A one person UDRP panel just denied the Alcohol Monitoring System, Inc attempted grab of the generic domain name Scram.com
While the Complainant owned registered Trademarks for SCRAM and SCRAMx with the United States Patent and Trademark Office (Reg. No. 2,902,677), registered November 16, 2004 (“the Trademark”) the panel found that the term was generic and the domain holder didn’t act in bad faith in registering the domain name.
The domain name was acquired by the domain holder for $6,000 in January 2007 and the domain holder rejected a $40,000 offer from the Complainant.
However the panel failed to find Reverse Domain Name Hijacking (RDNH) although I think the panel easily could have.
Here are the relevant facts and findings:
“”The Complainant Alcohol Monitoring Systems, Inc. is an American company, specializing in the monitoring of alcohol offenders via the SCRAMnet software processes.
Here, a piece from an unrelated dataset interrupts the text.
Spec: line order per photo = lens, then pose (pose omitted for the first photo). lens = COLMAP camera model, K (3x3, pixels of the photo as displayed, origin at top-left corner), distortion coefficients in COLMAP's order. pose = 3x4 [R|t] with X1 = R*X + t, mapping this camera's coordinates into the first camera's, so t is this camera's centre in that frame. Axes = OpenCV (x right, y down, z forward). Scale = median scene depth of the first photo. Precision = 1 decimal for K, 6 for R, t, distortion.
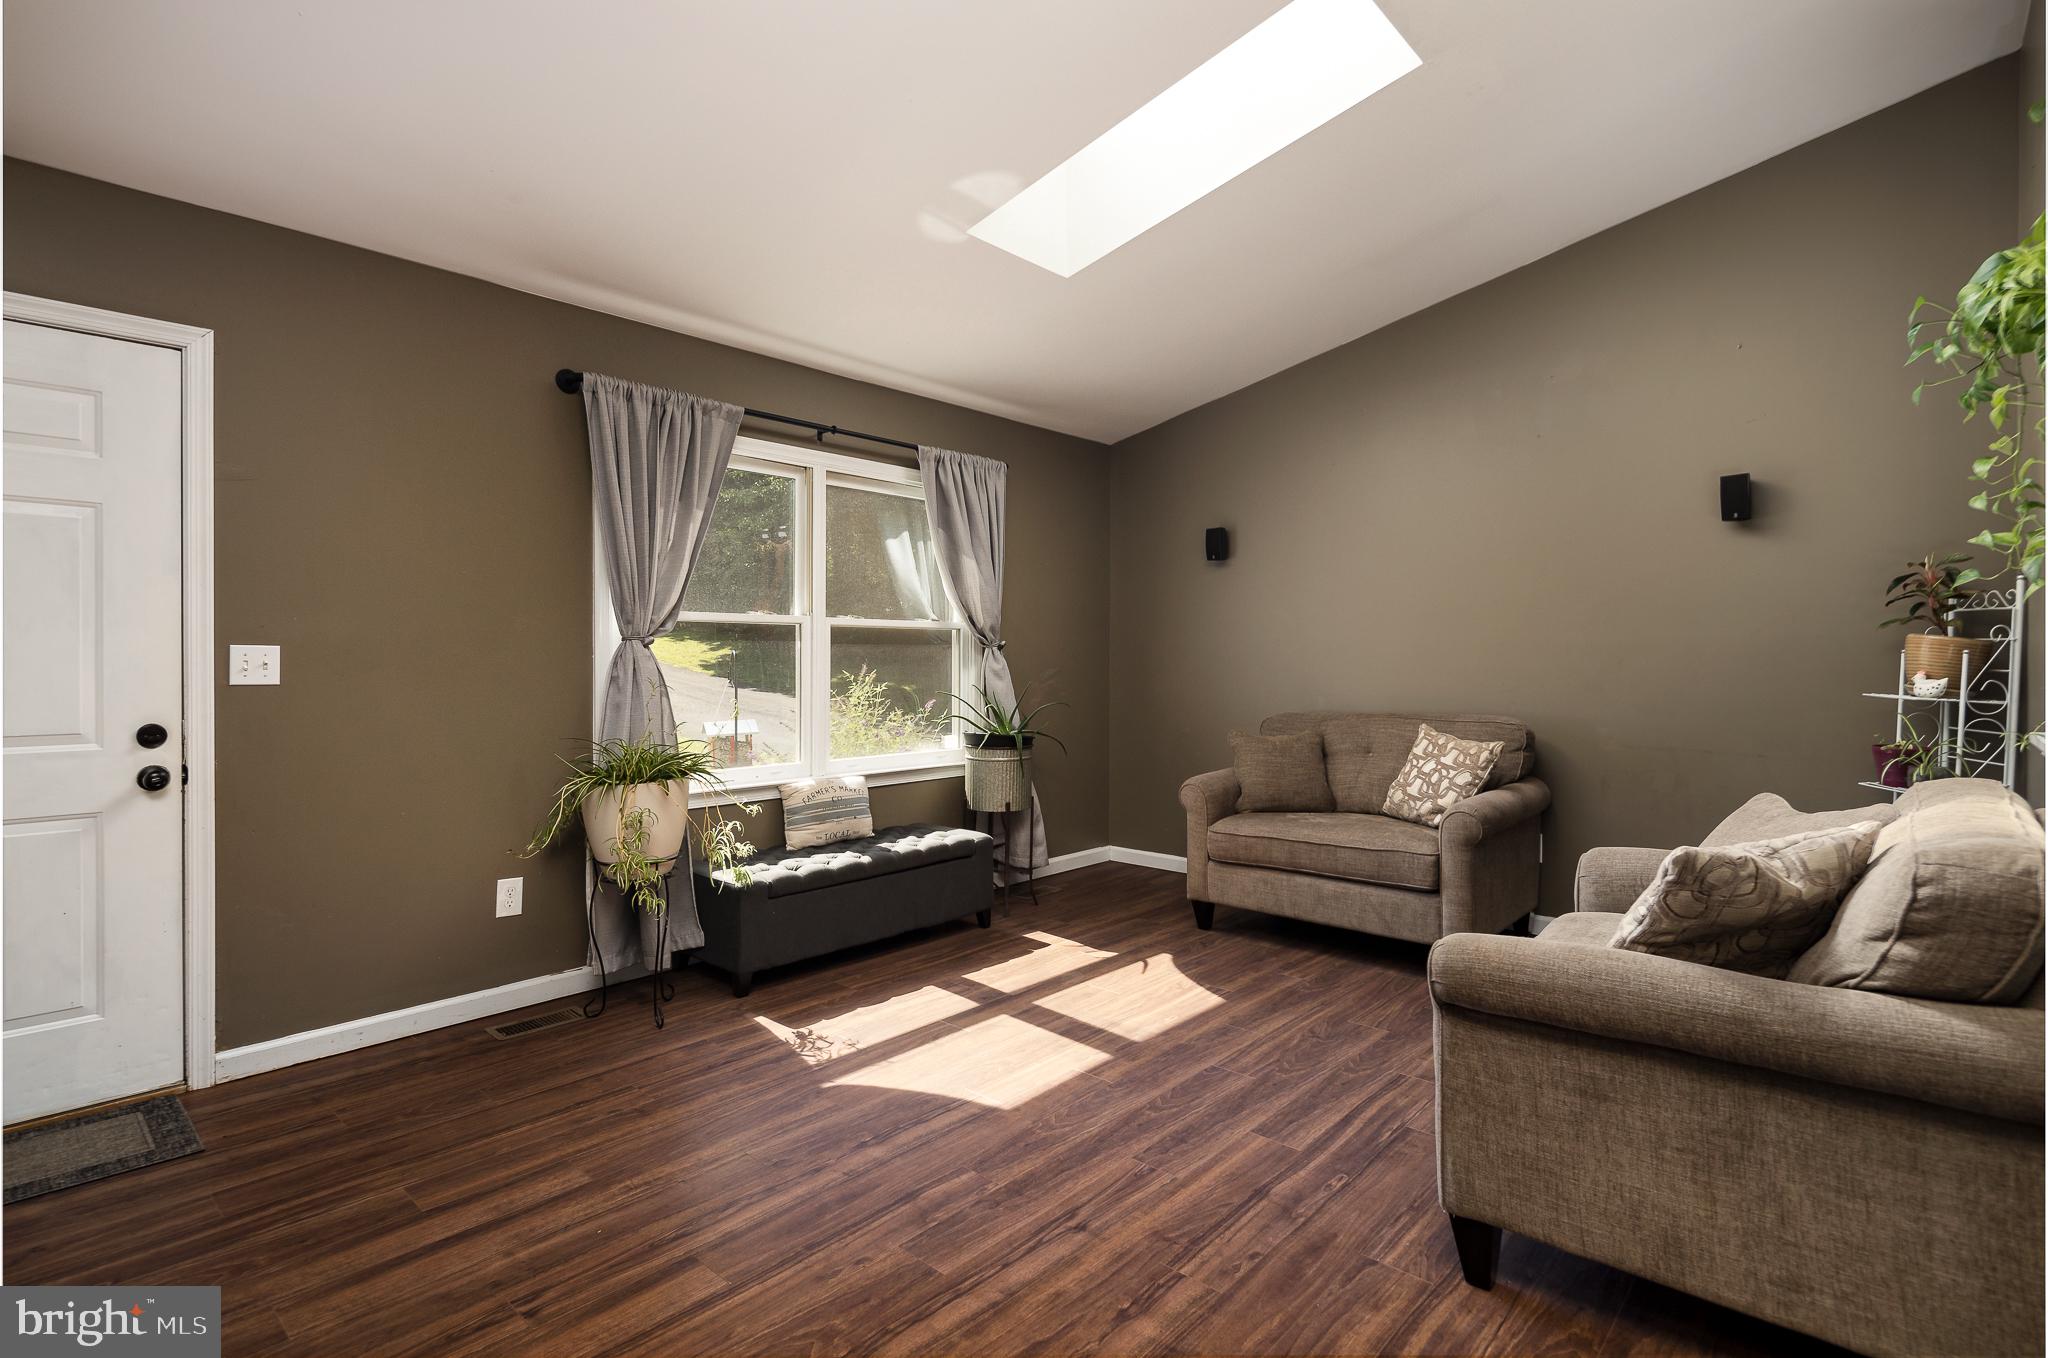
lens RADIAL K [[975.4, 0, 1023.5], [0, 975.4, 667.1], [0, 0, 1]] dist [-0.009039, 0.004870]
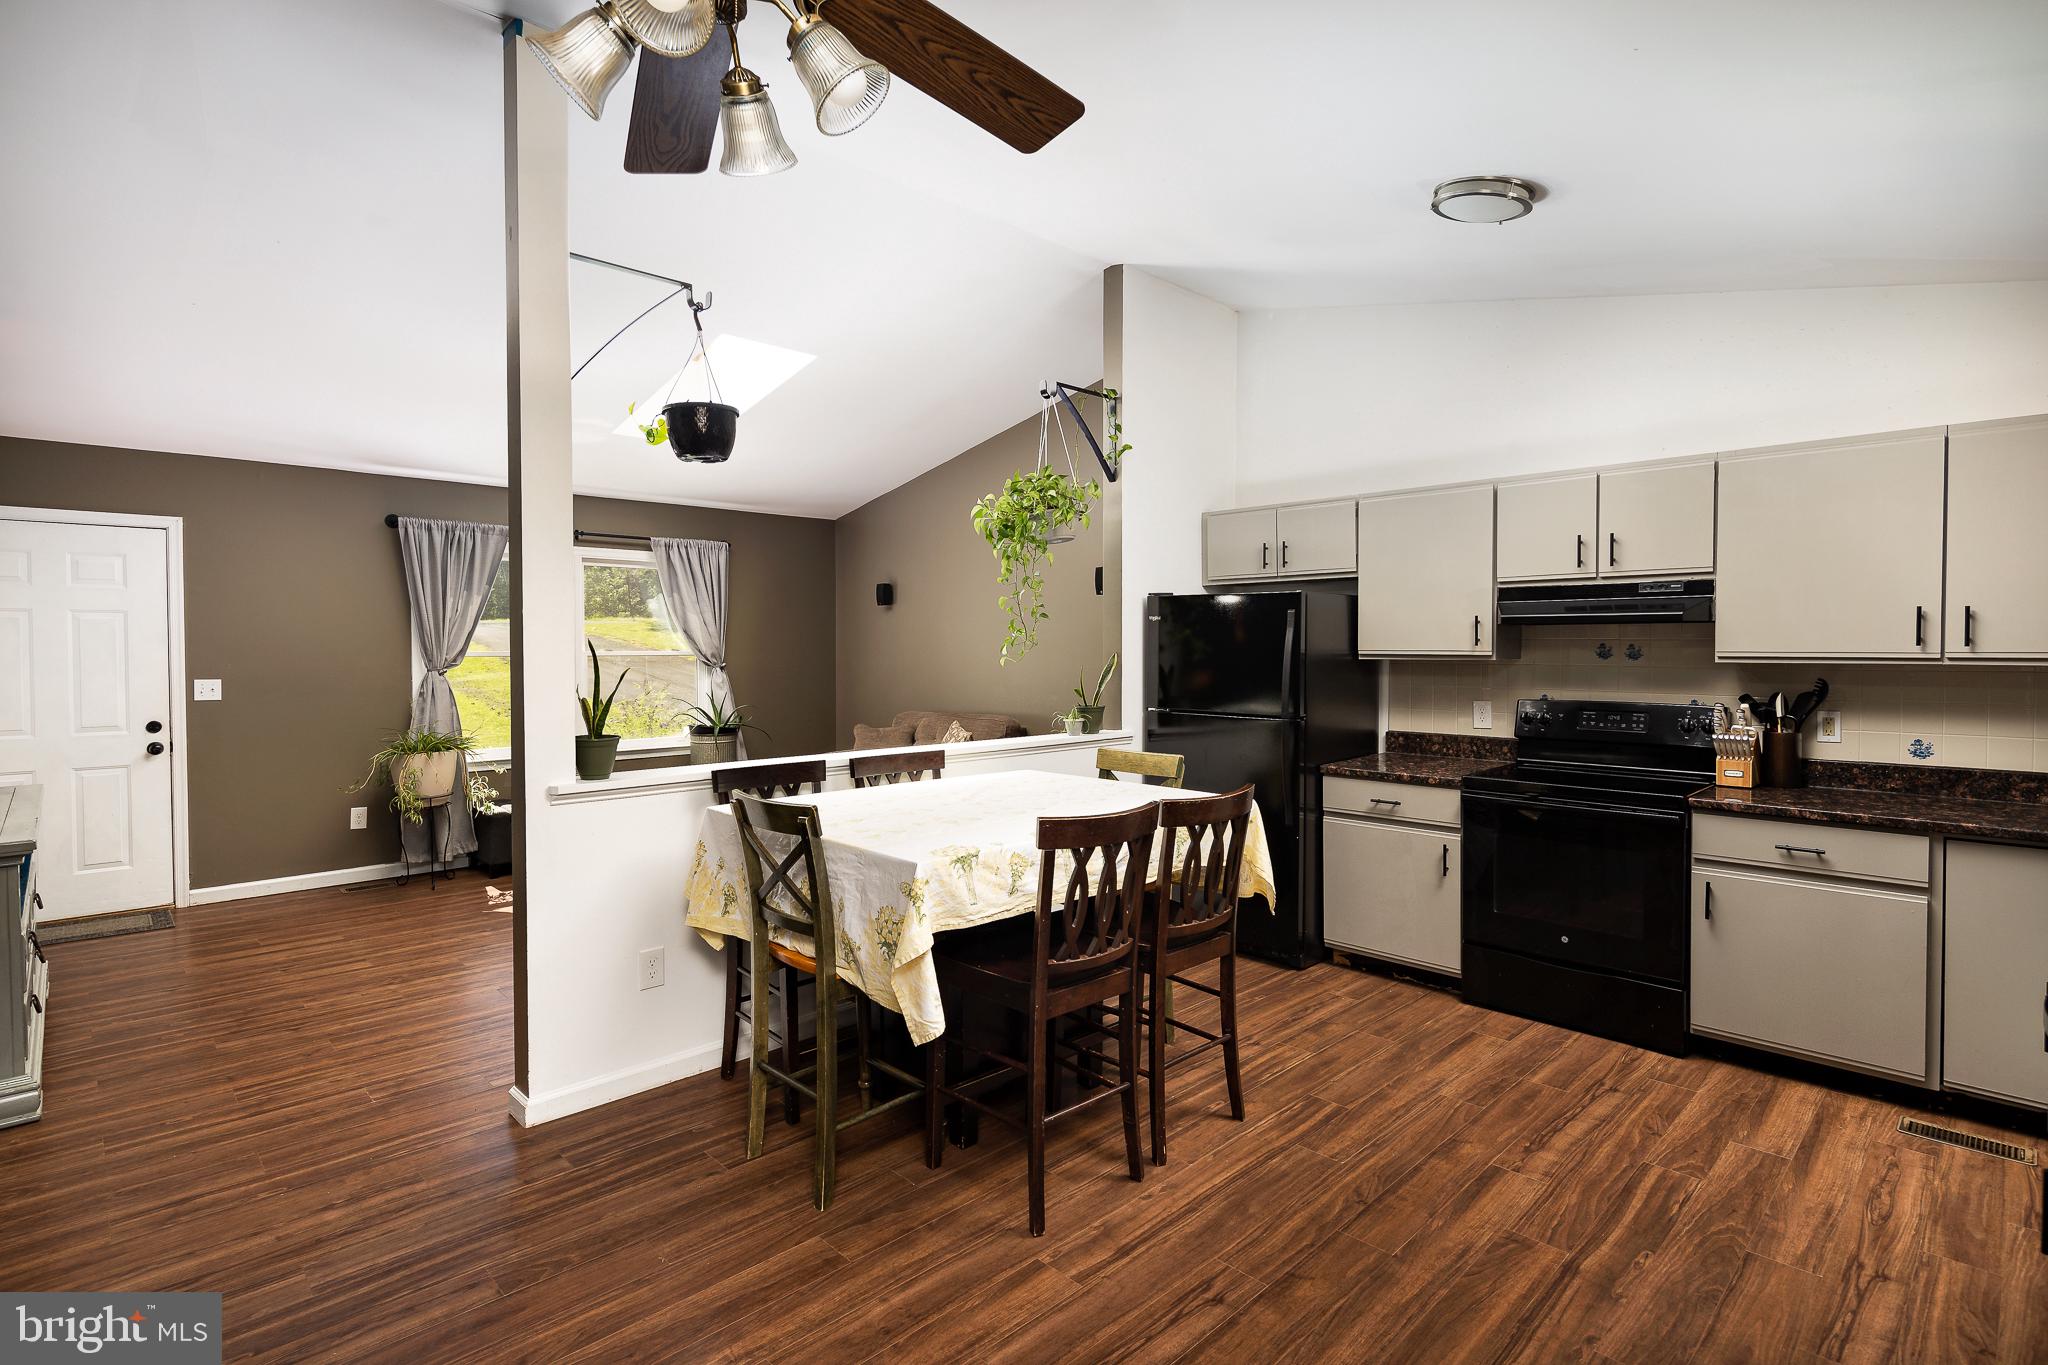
lens RADIAL K [[975.4, 0, 1013.9], [0, 975.4, 669.9], [0, 0, 1]] dist [-0.009039, 0.004870]
pose [[0.997894, -0.000671, -0.064858, 0.831119], [0.001657, 0.999884, 0.015153, -0.061613], [0.064840, -0.015228, 0.997779, -0.729292]]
SCRAM is the acronym for “Secure Continuous Remote Alcohol Monitor” for the alcohol monitoring program that the Complainant markets and claims to manage in the USA, Canada, UK and Australia. This claim is however contradicted with respect to the UK, since the Complainant declares in its Complaint that it intends to do business in the UK.
Both SCRAM and SCRAMx are registered US trademarks of the Complainant. The Complainant has provided documentary evidence to this effect and is not opposed by the Respondent.
The Complainant also provided evidence that the Domain Name is currently actively listed on a Domain Name Auction site.
The Respondent Peter Stranney is the sole owner of the business and Domain Name and located in the UK. The Respondent has experience in web development and online marketing.
In January 2007, the Respondent acquired the Domain Name for US$6,000.
Annex 4 reveals that there was a telephone discussion between the parties in January 2013 for the transfer of the Domain Name where the Complainant invited the Respondent to make an offer.
The Respondent offered to transfer the Domain Name for the amount of US$40,000.
This offer was rejected by the Complainant. The Complainant ended the negotiations by communicating to the Respondent that it would file the present Complaint.
For the reasons that follow, the Panel finds that the Complainant’s claim is denied. Specifically, the Complainant has not satisfied Policy ¶ 4(a)(ii) and ¶ 4(a)(iii).
“The Panel finds that the Complainant has made a prima facie case that the Respondent lacks rights and legitimate interest in the disputed Domain Name under Policy ¶ 4(a)(ii). The burden now shifts to the Respondent to show that he does have rights or legitimate interests in the Domain Name
In view of the evidence, the Panel holds that the Respondent has met his burden and demonstrated that he has rights or legitimate interests in the Domain Name
The Respondent has demonstrated before any notice of the present dispute that he had made preparations to use the Domain Name in connection with a bona fide offering of goods or services.
Annex 2 of the Respondent’s materials reveals that ’s purpose is to offer UK businesses the opportunity to advertise goods and services for people wishing to travel to a particular destination within the UK. The business plan provides details as to the Respondent’s preparation to use the Domain Name in connection with that purpose. Such a demonstration is sufficient to establish a legitimate interest in the disputed Domain Name
Therefore, the Complainant’s claim fails on this ground.
The Panel finds that the Complainant has failed to demonstrate any intention of bad faith of the Respondent. SCRAM is a generic term, meaning “to go away quickly.” Transferring such a generic domain name for value is not bad faith unless the registration was undertaken with the intent of selling it to the Complainant or its competitor
Moreover, Annex 5 of the Respondent’s materials explicitly provides many examples of generic domain names transfered or sold for significant value. These generic domain names possess an intrinsic value that, for all intents and purposes, exceeds the costs of registration.
Accordingly, SCRAM is also a generic term whose intrinsic value can go beyond that of its registration costs. From this, it goes without saying that where a Domain Name is a generic term, an offer to transfer the domain name at a price higher than the costs incurred for registration does not necessarily lead to bad faith. Furthermore, in this case, the Respondent did not initiate the discussions for the sale of the Domain Name; it is rather the Complainant who did.
The Panel also finds that the Respondent’s use of the Domain Name was not primarily for the purpose of selling the Domain Name, considering the business plan prepared by the Respondent.
As such, this ground of the Complaint is also dismissed.””
Reverse Domain Name Hijacking
“The Panel finds that there was no Reverse Domain Name Hijacking in this case.
The evidence does not demonstrate that there was harassment or similar conduct by the Complainant in lieu of the knowledge of the Respondent’s rights or legitimate interests in the Domain Name.
While the Complainant may have had knowledge of the Respondent’s rights, the evidence does not suggest that any type of harassment or similar conduct has occurred. Therefore, the Respondent’s request for a finding of Reverse Domain Name Hijacking is dismissed”.